A Coaching Power Tool Created by Annette Ainsbury
(Life Coach, CANADA)
- Knowing where you want to go
- Having clear and achievable goals
- Having a clear roadmap for how to achieve your goals
- Keeping behaviour and action aligned to the goals on the journey
- Lack of a goal or having an unclear goal
- Lack of real commitment or motivation for a goal
- Goals that are too lofty
- Goals that are unachievable
- No roadmap, no plan
- Changing goals
- Losing focus along the way
Joe is a Director of IT. He’s been in his position for over five years and has worked for his current organization for more than 15 years. Joe has pursued various development opportunities throughout his career but they do not seen to be leading to a common goal. At his last performance review, his manager (the CTO) asked him what his career goals were and what motivated him. Joe was uncertain and told his boss that for now he was happy doing what he was doing. While Joe stated that he was happy where he was, his behavior was indicating otherwise (low engagement, participating in various but unrelated development opportunities, etc.). Joe’s boss asked him to consider where he felt he needed to grow and encouraged him to consider whether he eventually wanted the CTO position. He hired a coach to work with Joe to help him better define his future and how he was going to get there.
Joe has had three coaching sessions so far with a corporate coach. He finds his weekly sessions cathartic – it’s a relief to share work challenges with someone in confidence and where there is no judgement. However, he knows the intention is to help him grow and develop at work and he is unclear as to how these sessions are helping him do so. He doesn’t say anything to his boss, however, because he’s enjoying the opportunity to share openly with someone.
Meanwhile, Joe’s coach (Rebecca) is frustrated. While Joe is engaged at each session and is happy to be a part of the process, he resists setting goals for himself. Rebecca wants to continue to be supportive of Joe’s current challenges but knows that the nature of her support needs to change in order for Joe to move into action.
So where do Joe and Rebecca go from here? Let’s explore.
Choosing focus over chaos is not just applicable to coaching but to most aspects of our life. In order to “achieve”, “move forward”, “move beyond”, “grow”, “develop” or whatever we have defined as our objective, we are faced with the choice between focus and chaos. Focus is the direct route to success. Chaos is the windy, uncharted road that may or may not get us to our destination.
But it is a choice. Some people thrive on Chaos and not only struggle with Focus but feel confined by it. So the first step is to determine how direct you want your route to be. The more direct your route (i.e. the more focused you are) the quicker the results and the more likely you are to arrive at your desired end point.
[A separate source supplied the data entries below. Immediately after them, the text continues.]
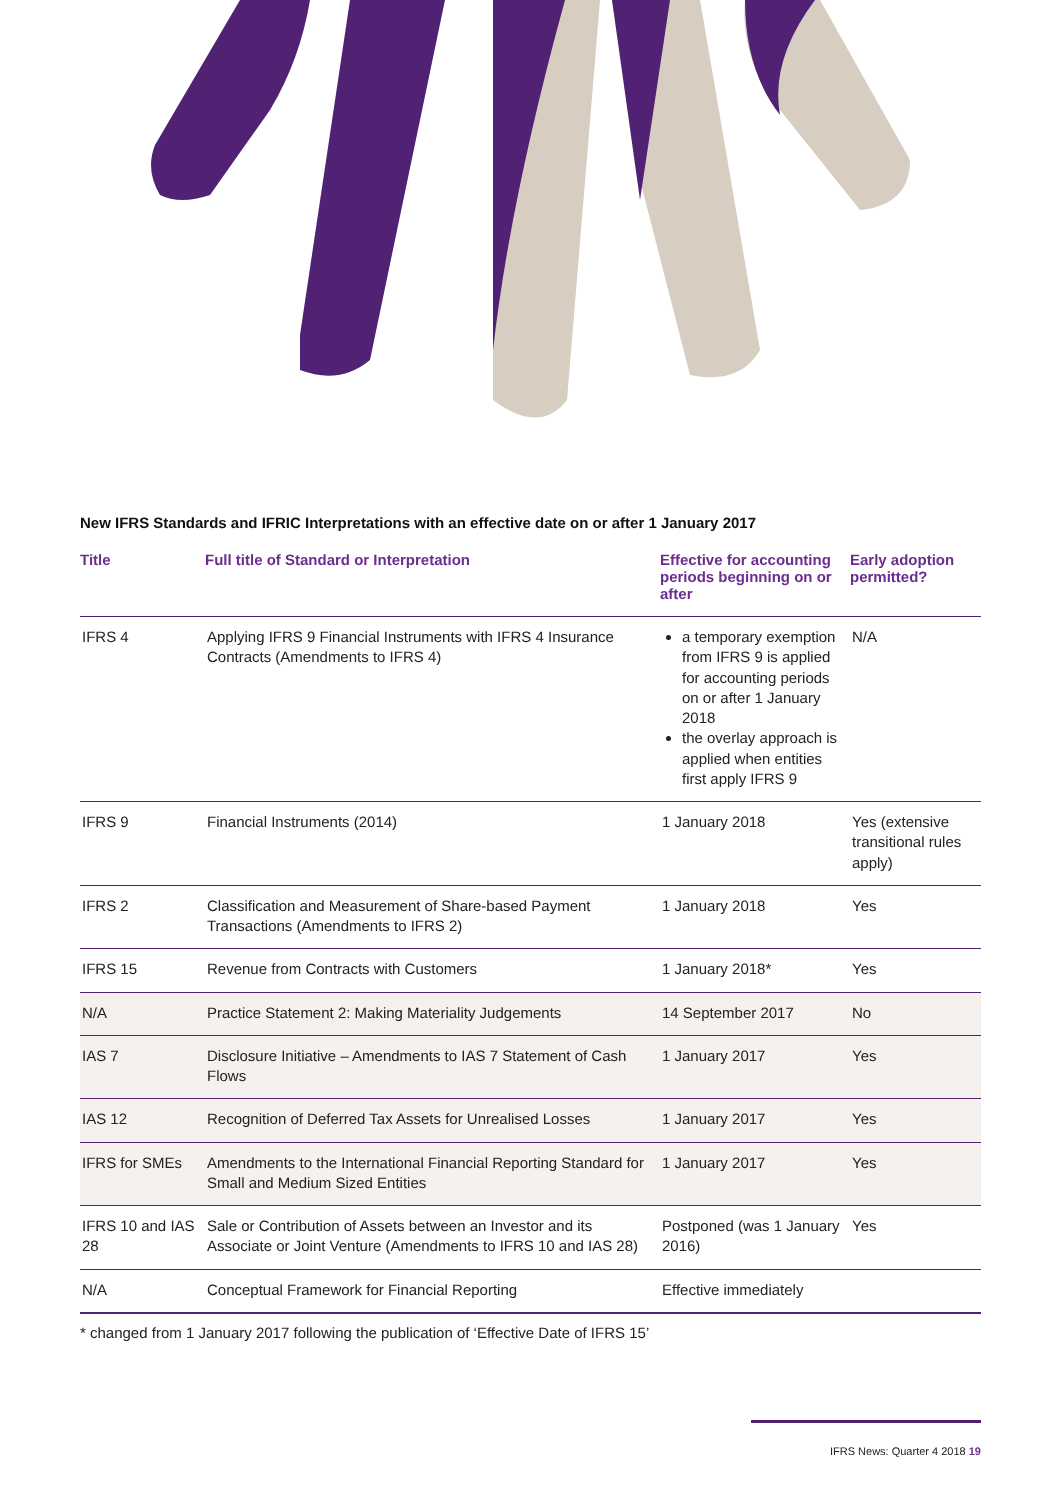New IFRS Standards and IFRIC Interpretations with an effective date on or after 1 January 2017
| Title | Full title of Standard or Interpretation | Effective for accounting periods beginning on or after | Early adoption permitted? |
| --- | --- | --- | --- |
| IFRS 4 | Applying IFRS 9 Financial Instruments with IFRS 4 Insurance Contracts (Amendments to IFRS 4) | a temporary exemption from IFRS 9 is applied for accounting periods on or after 1 January 2018 the overlay approach is applied when entities first apply IFRS 9 | N/A |
| IFRS 9 | Financial Instruments (2014) | 1 January 2018 | Yes (extensive transitional rules apply) |
| IFRS 2 | Classification and Measurement of Share-based Payment Transactions (Amendments to IFRS 2) | 1 January 2018 | Yes |
| IFRS 15 | Revenue from Contracts with Customers | 1 January 2018* | Yes |
| N/A | Practice Statement 2: Making Materiality Judgements | 14 September 2017 | No |
| IAS 7 | Disclosure Initiative – Amendments to IAS 7 Statement of Cash Flows | 1 January 2017 | Yes |
| IAS 12 | Recognition of Deferred Tax Assets for Unrealised Losses | 1 January 2017 | Yes |
| IFRS for SMEs | Amendments to the International Financial Reporting Standard for Small and Medium Sized Entities | 1 January 2017 | Yes |
| IFRS 10 and IAS 28 | Sale or Contribution of Assets between an Investor and its Associate or Joint Venture (Amendments to IFRS 10 and IAS 28) | Postponed (was 1 January 2016) | Yes |
| N/A | Conceptual Framework for Financial Reporting | Effective immediately | |
* changed from 1 January 2017 following the publication of ‘Effective Date of IFRS 15’
IFRS News: Quarter 4 2018 19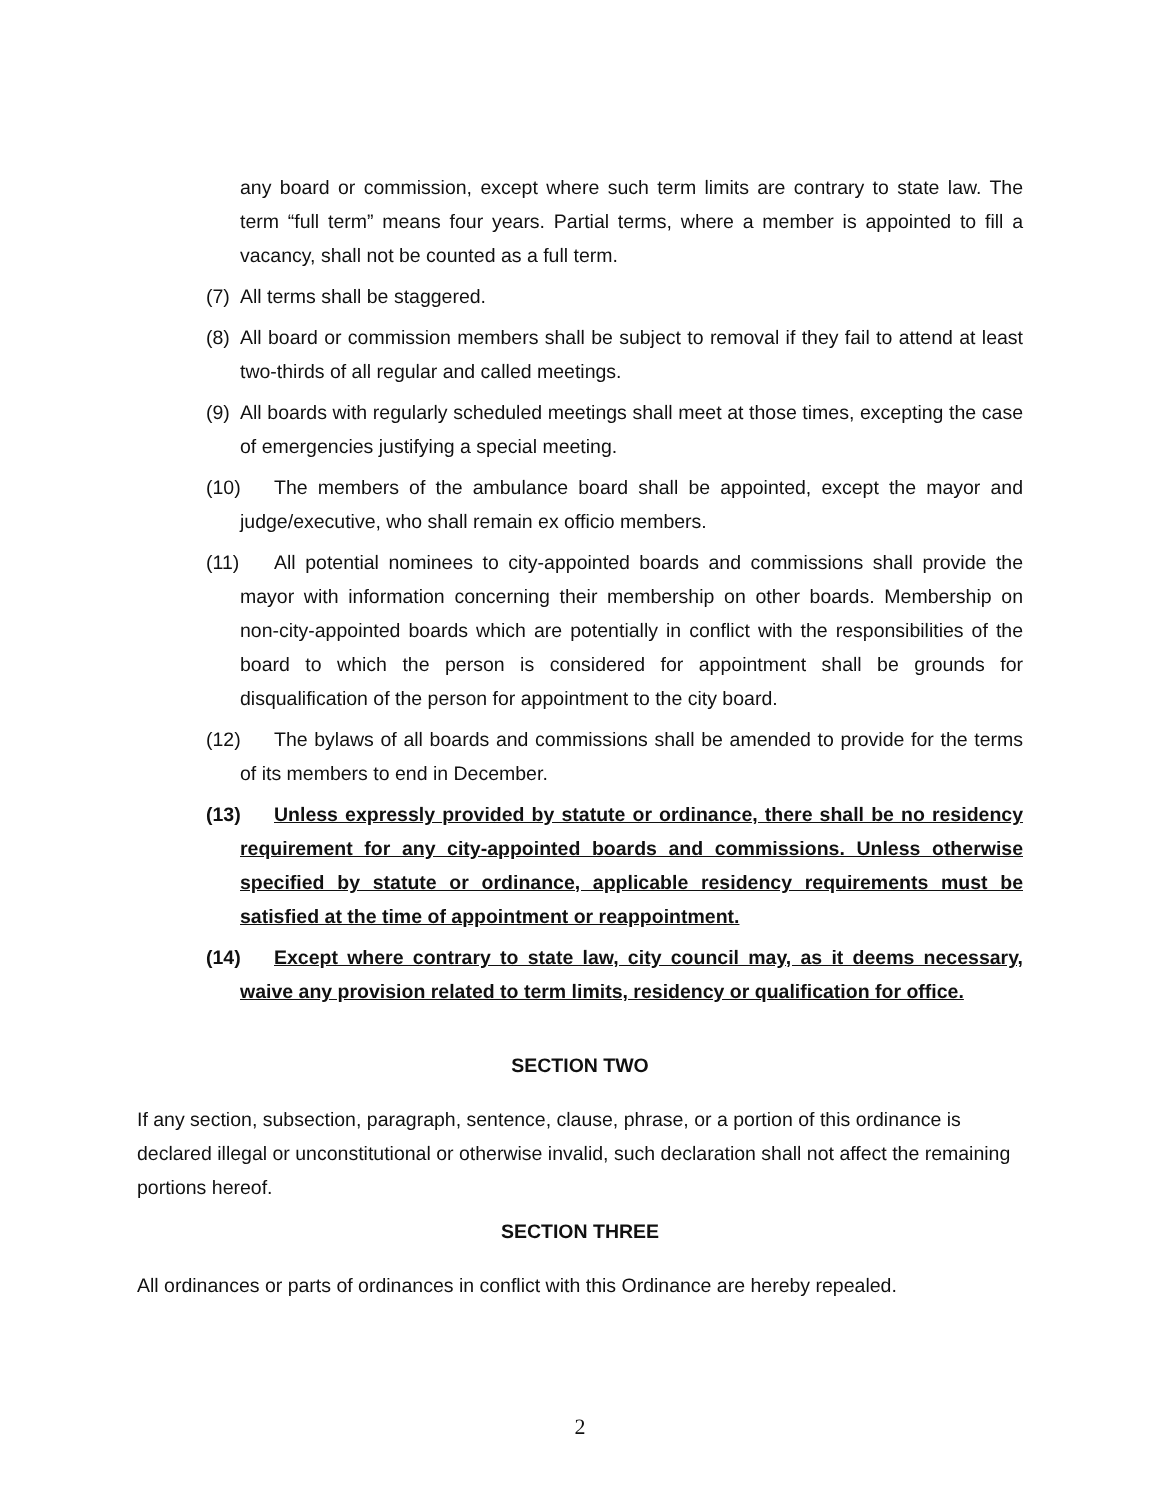any board or commission, except where such term limits are contrary to state law. The term “full term” means four years. Partial terms, where a member is appointed to fill a vacancy, shall not be counted as a full term.
(7) All terms shall be staggered.
(8) All board or commission members shall be subject to removal if they fail to attend at least two-thirds of all regular and called meetings.
(9) All boards with regularly scheduled meetings shall meet at those times, excepting the case of emergencies justifying a special meeting.
(10) The members of the ambulance board shall be appointed, except the mayor and judge/executive, who shall remain ex officio members.
(11) All potential nominees to city-appointed boards and commissions shall provide the mayor with information concerning their membership on other boards. Membership on non-city-appointed boards which are potentially in conflict with the responsibilities of the board to which the person is considered for appointment shall be grounds for disqualification of the person for appointment to the city board.
(12) The bylaws of all boards and commissions shall be amended to provide for the terms of its members to end in December.
(13) Unless expressly provided by statute or ordinance, there shall be no residency requirement for any city-appointed boards and commissions. Unless otherwise specified by statute or ordinance, applicable residency requirements must be satisfied at the time of appointment or reappointment.
(14) Except where contrary to state law, city council may, as it deems necessary, waive any provision related to term limits, residency or qualification for office.
SECTION TWO
If any section, subsection, paragraph, sentence, clause, phrase, or a portion of this ordinance is declared illegal or unconstitutional or otherwise invalid, such declaration shall not affect the remaining portions hereof.
SECTION THREE
All ordinances or parts of ordinances in conflict with this Ordinance are hereby repealed.
2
Once you/your client have chosen Focus over Chaos, there is still plenty of work to be done before moving into action.
- Define your goal(s)
- Ensure clarity
- Ensure it is acheivable
- Create your roadmap
- Stay committed and motivated
- Celebrate successes
In our case study, Rebecca is frustrated by Joe’s “choice” to stay in the Chaos state – but is it an overt choice or an unconscious one? In the next section, we explore how Rebecca can help clarify whether this is a conscious choice and whether it is the right one for Joe.
As coaches we can’t choose Focus over Chaos for our clients, but we can clarify the choice and help them move from one to the other if they wish. Active listening, observation and exploration of underlying beliefs are all great tools a coach can use to help a client understand the choices before them.
Let’s go back to Joe and Rebeca. At this stage of the coaching, Rebecca could perhaps summarize back for Joe the various topics they have been discussing and observe that at first glance, they don’t seem tied to his stated goal. She then might confirm whether his goal to create a career plan continues to be important, and clarify how their conversations moving forward might best help him achieve his goal. Rebecca might also ask Joe why he feels their conversations have been more focused on his current work challenges than on future growth opportunities – perhaps there are some underlying beliefs that need to be explored in order for Joe to move forward.
Assuming Joe openly chooses the Focus path, Rebecca can again draw on the active listening and observation tools to help Joe stay on track.
Modeling the behavior that will benefit our clients in achieving their goals is critical for coaches.
- Do you choose Focus over Chaos in your life and in your coaching practice?
- What impact does your choice have on your clients?
- If you don’t have the Focus you would like, how do you get there?
- If your client is struggling between Chaos and Focus, what can you do to help?